• **Input data**
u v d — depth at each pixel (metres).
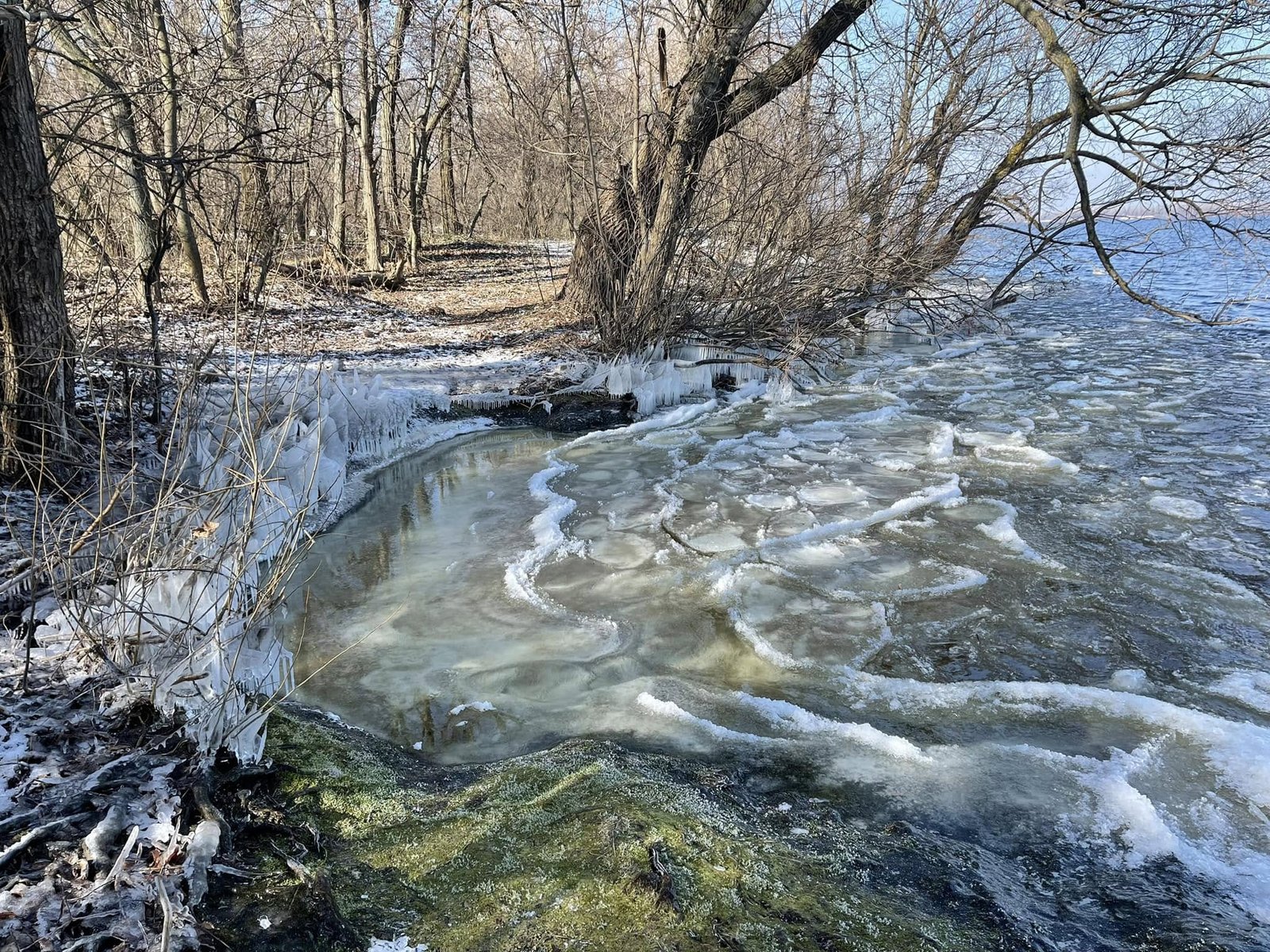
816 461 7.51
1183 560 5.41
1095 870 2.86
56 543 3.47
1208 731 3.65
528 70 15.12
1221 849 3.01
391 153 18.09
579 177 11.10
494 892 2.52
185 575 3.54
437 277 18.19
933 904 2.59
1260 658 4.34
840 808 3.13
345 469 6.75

• **Work to complete**
Excluding pictures, print all lines above exactly.

• **Solution**
u v d — depth at each pixel (metres).
816 461 7.51
1183 560 5.41
1095 870 2.86
56 543 3.47
1208 731 3.65
528 70 15.12
1221 849 3.01
391 153 18.09
579 177 11.10
494 892 2.52
185 575 3.54
437 277 18.19
933 904 2.59
1260 658 4.34
840 808 3.13
345 469 6.75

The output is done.